Il y a une semaine, l'Allemagne a déclaré la Pologne zone à haut risque et a rapidement introduit des contrôles aux frontières avec des tests obligatoires. En conséquence, des files d'attente se sont formées pendant des heures. En plus de cela, il n'y a même pas de réglementation uniforme dans toute l'Allemagne. Alors que le Brandebourg et la Saxe exigent un test deux fois par semaine, Berlin et le Mecklembourg-Poméranie occidentale exigent des tests de moins de 48 heures.

Les mesures actuellement adoptées en Pologne sont insuffisantes et arrivent bien trop tard. Comme dans tous les pays, le gouvernement se limite délibérément à des mesures qui ne mettent pas en danger les profits des grandes entreprises, ce sur quoi le gouvernement et l'opposition sont d'accord.

Des extrémistes de droite du parti Konfederacja ont organisé des manifestations contre les mesures de confinement peu efficaces du gouvernement. Parmi les organisateurs les plus connus sont les « Góralskie Veto » (Veto de la montagne populaire) mouvement dirigé par Sebastian Piton dans les Carpates polonaises et « OtwieraMY » (nous ouvrons), soutenu par Sławomir Mentzen, président du Congrès économique polonais ( Kongres Polskiego Biznesu ).

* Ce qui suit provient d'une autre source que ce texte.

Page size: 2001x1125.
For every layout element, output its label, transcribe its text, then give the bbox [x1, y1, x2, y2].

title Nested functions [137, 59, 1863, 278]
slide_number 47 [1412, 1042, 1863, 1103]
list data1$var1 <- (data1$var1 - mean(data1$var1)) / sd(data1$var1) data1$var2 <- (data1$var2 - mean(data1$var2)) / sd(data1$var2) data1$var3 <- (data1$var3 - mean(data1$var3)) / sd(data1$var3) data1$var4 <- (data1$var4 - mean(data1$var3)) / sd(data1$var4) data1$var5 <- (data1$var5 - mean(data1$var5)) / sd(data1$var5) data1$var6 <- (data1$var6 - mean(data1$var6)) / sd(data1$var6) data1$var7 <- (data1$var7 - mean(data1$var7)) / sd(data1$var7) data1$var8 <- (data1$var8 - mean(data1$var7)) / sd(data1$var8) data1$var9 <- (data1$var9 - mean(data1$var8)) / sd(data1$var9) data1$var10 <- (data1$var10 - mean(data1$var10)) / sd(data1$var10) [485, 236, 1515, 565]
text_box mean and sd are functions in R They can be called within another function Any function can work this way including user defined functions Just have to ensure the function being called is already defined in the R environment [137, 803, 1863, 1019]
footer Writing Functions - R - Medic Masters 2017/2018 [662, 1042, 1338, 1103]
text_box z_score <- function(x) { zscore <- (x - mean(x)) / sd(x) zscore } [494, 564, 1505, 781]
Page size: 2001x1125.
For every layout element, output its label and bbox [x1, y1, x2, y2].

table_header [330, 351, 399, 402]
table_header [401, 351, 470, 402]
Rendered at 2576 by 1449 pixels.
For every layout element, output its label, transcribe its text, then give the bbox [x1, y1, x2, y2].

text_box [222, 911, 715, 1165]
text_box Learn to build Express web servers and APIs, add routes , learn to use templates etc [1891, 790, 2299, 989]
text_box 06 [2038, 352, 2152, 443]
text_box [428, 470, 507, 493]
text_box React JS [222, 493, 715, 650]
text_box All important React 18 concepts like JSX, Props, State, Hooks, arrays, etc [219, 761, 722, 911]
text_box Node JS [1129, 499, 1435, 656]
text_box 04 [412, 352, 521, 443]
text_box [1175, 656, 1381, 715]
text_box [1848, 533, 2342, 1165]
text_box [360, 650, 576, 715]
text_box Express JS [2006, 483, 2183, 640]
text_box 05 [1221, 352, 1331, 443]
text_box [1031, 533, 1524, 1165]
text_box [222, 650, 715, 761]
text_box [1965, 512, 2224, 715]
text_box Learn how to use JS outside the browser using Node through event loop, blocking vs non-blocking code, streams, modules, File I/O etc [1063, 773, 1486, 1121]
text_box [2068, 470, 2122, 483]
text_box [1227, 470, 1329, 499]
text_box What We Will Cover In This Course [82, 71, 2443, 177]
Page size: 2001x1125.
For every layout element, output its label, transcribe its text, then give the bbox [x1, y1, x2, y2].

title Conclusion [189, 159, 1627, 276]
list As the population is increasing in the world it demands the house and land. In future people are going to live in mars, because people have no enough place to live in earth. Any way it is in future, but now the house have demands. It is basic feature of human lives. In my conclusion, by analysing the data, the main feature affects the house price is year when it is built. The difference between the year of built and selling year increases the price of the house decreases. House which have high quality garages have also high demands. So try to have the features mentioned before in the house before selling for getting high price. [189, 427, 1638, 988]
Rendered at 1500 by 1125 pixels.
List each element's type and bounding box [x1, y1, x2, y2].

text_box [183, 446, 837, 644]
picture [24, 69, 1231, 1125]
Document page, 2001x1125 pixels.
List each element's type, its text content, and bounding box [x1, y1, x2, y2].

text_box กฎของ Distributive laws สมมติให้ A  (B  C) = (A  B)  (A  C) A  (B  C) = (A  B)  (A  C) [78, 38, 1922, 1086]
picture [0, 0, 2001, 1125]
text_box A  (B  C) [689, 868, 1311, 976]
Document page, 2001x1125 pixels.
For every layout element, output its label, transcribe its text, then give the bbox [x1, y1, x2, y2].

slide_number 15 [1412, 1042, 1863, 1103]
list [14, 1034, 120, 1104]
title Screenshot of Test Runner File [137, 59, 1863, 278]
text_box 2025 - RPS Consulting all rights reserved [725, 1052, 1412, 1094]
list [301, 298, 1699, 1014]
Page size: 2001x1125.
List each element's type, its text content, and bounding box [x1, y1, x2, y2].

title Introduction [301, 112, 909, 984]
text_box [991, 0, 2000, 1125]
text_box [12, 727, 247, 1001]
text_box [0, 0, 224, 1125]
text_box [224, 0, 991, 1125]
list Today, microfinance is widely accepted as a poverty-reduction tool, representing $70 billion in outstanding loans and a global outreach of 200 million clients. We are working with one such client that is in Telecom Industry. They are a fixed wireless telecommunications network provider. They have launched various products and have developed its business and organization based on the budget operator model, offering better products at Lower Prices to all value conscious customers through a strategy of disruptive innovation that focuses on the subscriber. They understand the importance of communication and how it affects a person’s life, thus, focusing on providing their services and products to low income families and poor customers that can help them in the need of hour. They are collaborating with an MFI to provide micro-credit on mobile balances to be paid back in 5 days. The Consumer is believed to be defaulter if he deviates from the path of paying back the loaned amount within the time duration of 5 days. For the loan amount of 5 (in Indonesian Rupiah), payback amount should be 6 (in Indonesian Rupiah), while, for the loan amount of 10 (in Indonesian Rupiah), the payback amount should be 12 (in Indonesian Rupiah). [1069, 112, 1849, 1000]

Comme dans d'autres pays, ces forces de droite utilisent les problèmes économiques des indépendants et des micro-entreprises, comme ceux du secteurs de la restauration et du tourisme, qui se retrouvent parfois sans le sou et sans revenus après plus d'un an de pandémie, pour leurs campagnes anti-confinement.

Mais de larges pans de la classe ouvrière sont également confrontés à une pauvreté extrême. Le nombre de chômeurs augmente; le taux est passé à 6,5 pour cent. Les parents qui doivent s'occuper de leurs enfants à la maison reçoivent 80 pour cent de leur salaire. Compte tenu des bas salaires chroniques, c’est insuffisant pour payer les factures.

Alors que la classe ouvrière et la classe moyenne inférieure sont plongées dans la misère, le gouvernement a décidé des programmes d'aide à hauteur de nombreux milliards pour les banques et les grandes entreprises. Le taux d'intérêt de base a été ramené de 1,5 à 0,1 pour cent il y a un an.

Le gouvernement et l'opposition sont totalement d'accord sur les politiques de pandémie meurtrières qui mettent au premier plan la défense des profits. Borys Budka, chef de Civic Platform (PO), le plus grand parti d'opposition, critique constamment le gouvernement depuis la droite. Pour lui aussi, les intérêts de l'économie passent avant la santé et la vie de la population.

«Des critères clairs pour le fonctionnement de tous les secteurs de l'économie, basés sur les normes COVID sont nécessaires», a-t-il déclaré lors d'une conférence de presse conjointe avec des entrepreneurs régionaux à Olsztyn fin février. «Au lieu de cela, le gouvernement a passé plus d'un an à fermer et à ouvrir constamment des industries individuelles sans aucune logique.»

On cherche en vain les critiques de l'opposition aux mesures de déconfinement. Cela vaut également pour le nouveau mouvement « Polska 2050» autour de Szymon Hołownia, qui associe le libéralisme économique à la politique climatique et une orientation vers l'Union européenne. Dans les sondages récents, il a atteint 18 pour cent, plus que le PO qui est à 12 pour cent.